Dushanbe vehemently opposes terrorist activities of Tajiks abroad, regardless of whether it concerns neighboring Afghanistan or Syria. As demonstrated by the latest arrest this week, the Tajik regime is afraid of battle-tested terrorists returning home and tries hard to contain Tajikistan-Syria jihad trips. Lately, new legislation was introduced to address the problem:
Tajikistan Amends Criminal Code To Address Nationals Fighting Abroad

The Tajik parliament has introduced a new clause into the country's Criminal Code, according to which Tajiks will face criminal persecution for taking part in military conflicts abroad.
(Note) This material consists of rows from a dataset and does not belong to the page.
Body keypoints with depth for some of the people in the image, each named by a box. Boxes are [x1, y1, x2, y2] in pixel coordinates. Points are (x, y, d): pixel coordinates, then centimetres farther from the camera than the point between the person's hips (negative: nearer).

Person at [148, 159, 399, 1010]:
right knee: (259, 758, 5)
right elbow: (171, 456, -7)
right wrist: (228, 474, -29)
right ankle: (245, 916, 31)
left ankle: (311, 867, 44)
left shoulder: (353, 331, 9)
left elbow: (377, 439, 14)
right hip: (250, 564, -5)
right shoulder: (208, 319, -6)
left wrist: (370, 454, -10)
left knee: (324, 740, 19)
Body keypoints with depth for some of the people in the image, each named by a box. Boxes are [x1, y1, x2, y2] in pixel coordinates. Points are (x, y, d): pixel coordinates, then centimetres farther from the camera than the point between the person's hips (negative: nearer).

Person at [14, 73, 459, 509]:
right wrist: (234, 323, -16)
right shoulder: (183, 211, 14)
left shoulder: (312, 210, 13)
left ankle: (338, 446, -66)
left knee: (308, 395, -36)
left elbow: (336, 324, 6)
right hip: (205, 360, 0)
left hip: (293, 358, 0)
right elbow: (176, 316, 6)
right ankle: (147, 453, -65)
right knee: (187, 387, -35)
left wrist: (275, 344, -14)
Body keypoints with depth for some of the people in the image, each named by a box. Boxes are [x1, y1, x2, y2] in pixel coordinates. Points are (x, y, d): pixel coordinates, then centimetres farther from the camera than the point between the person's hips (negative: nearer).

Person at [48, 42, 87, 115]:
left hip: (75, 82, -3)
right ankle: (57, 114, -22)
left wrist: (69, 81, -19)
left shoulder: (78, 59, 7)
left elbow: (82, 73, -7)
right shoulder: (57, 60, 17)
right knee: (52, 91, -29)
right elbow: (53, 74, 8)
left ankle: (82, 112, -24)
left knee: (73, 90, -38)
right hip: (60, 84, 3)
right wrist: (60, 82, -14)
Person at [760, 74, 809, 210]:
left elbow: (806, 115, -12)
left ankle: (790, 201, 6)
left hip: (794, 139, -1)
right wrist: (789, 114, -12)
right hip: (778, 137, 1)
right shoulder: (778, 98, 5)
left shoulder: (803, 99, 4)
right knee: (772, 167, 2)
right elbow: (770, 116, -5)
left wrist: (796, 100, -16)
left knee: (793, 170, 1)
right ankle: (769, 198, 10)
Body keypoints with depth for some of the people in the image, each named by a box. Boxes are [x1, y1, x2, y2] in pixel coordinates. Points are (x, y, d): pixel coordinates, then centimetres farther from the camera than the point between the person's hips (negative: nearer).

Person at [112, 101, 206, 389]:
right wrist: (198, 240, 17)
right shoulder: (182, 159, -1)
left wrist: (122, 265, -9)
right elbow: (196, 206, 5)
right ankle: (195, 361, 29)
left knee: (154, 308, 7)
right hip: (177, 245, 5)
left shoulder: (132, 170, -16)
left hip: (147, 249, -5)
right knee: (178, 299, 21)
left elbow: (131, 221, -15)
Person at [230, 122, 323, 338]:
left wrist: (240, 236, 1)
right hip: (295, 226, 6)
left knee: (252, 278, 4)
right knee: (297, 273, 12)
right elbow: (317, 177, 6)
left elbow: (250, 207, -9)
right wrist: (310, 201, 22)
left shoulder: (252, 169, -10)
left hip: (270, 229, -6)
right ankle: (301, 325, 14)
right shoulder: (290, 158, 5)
Tajikistan’s Deputy Justice Minister Abdumanon Holiqov told RFE/RL that the bill was adopted in an effort to curb the flow of Tajik citizens to Syria, where they have joined the Islamic insurgency.
But at the moment, the Tajik authorities are more concerned with Tajik citizens fighting at home than abroad. On Wednesday, three people were killed and several injured in Khorugh, the capital of Gorno-Badakhshan. Police had tried to detain local residents suspected of drug trafficking resulting in a deadly shootout. This triggered massive riots. Angry locals took to the streets and set fire to several government buildings, including the city court, the police station and the local prosecutor's office. Dushanbe has long been struggling to exercise power over Gorno-Badakhshan. In 2012, the region saw heavy fighting between government troops and insurgents and now a similar situation is shaping up:
At Least One Dead In Fresh Violence in Tajikistan's Gorno-Badakhshan

At least one person was killed and two injured when a crowd attacked a security forces' building in Tajikistan's eastern Gorno-Badakhshan region overnight.

RFE/RL's Tajik Service reported on May 24 that a group of protesters marched on the building on the National Security Service in the regional capital Khorugh and shooting started.

Witnesses reported that one of the protesters threw a grenade at the security forces' building and some protesters opened fire on the facility.